The function can either directly regularize microclimatic
time-series to a constant time-step, remove duplicated records, and
fill missing values with NA (\code{resolve_conflicts=TRUE}); or it can
insert new states (tags) see \link{mc_states_insert} to highlight records with conflicts
i.e. duplicated datetime but different measurement values (\code{resolve_conflicts=FALSE})
but not perform the cleaning itself. When  there were no conflicts,
cleaning is performed in both cases (\verb{resolve_conflicts=TRUE or FALSE}) See details.
}
\details{
The function \code{mc_prep_clean} can be used in two different ways depending on
the parameter \code{resolve_conflicts}. When \code{resolve_conflicts=TRUE}, the function
performs automatic cleaning and returns a cleaned myClim object. When \code{resolve_conflicts=FALSE},
and myClim object contains conflicts, the function returns the original,
uncleaned object with tags (states) see \link{mc_states_insert}
highlighting records with duplicated datetime but different measurement values.
When there were no conflicts, cleaning is performed in both cases (\verb{resolve_conflicts=TRUE OR FALSE})

Processing the data with \code{mc_prep_clean} and resolving the conflicts is a mandatory step
required for further data handling in the \code{myClim} library.

This function guarantee that all time series are in chronological order,
have regular time-step and no duplicated records.
Function \code{mc_prep_clean} use either time-step provided by user during data import with \code{mc_read}
(used time-step is permanently stored in logger metadata \link{mc_LoggerMetadata};
or if time-step is not provided by the user (NA),than myClim automatically
detects the time-step from input time series based on the last 100 records.
In case of irregular time series, function returns warning and skip the series.

In case the time-step is regular, but is not nicely rounded, function rounds
the time series to the closest nice time and shifts original data.
E.g., original records in 10 min regular step c(11:58, 12:08, 12:18, 12:28)
are shifted to newly generated nice sequence c(12:00, 12:10, 12:20, 12:30).
Note that microclimatic records are not modified but only shifted.
Maximum allowed shift of time series is 30 minutes. For example, when the time-step
is 2h (e.g. 13:33, 15:33, 17:33), the measurement times are shifted to (13:30, 15:30, 17:30).
When you have 2h time step and wish to go to the whole hour
(13:33 -> 14:00, 15:33 -> 16:00) the only way is aggregation -
use \code{mc_agg(period="2 hours")} command after data cleaning.

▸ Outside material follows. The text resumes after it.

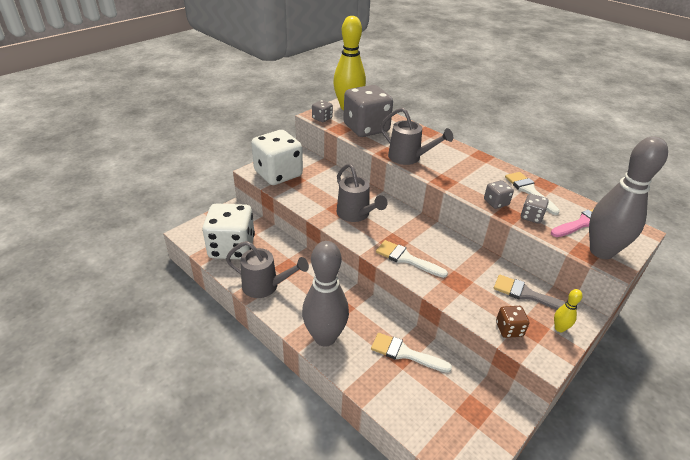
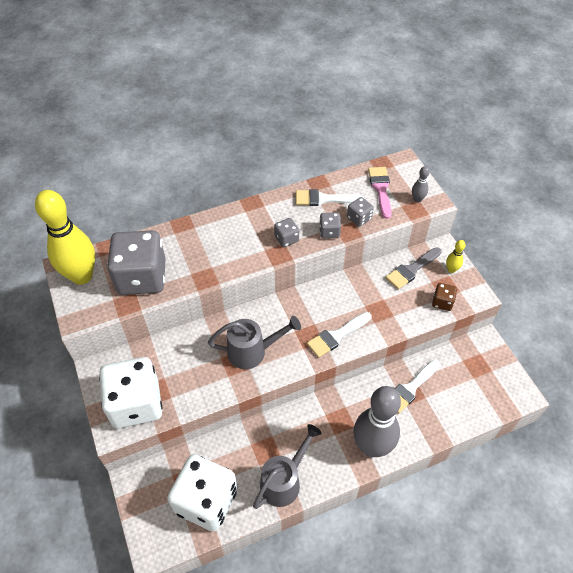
camera: 65 degrees left, 15 degrees up
(322, 118) = (91, 313): grey dice -> grey dice (286, 239)
(408, 158) = (224, 264): grey watering can -> none
(601, 251) = (417, 199): grey bowling pin -> grey bowling pin, size x0.41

In cases when the user provides a time-step during data import in \code{mc_read} functions
instead of relying on automatic step detection, and the provided step does not correspond
with the actual records (i.e., the logger records data every 900 seconds but the user
provides a step of 3600 seconds), the myClim rounding routine consolidates multiple
records into an identical datetime. The resulting value corresponds to the one closest
to the provided step (i.e., in an original series like ...9:50, 10:05, 10:20, 10:35, 10:50, 11:05...,
the new record would be 10:00, and the value will be taken from the original record at 10:05).
This process generates numerous warnings in \code{resolve_conflicts=TRUE} and a multitude of tags
in \code{resolve_conflicts=FALSE}.
}
\examples{
cleaned_data <- mc_prep_clean(mc_data_example_raw)
}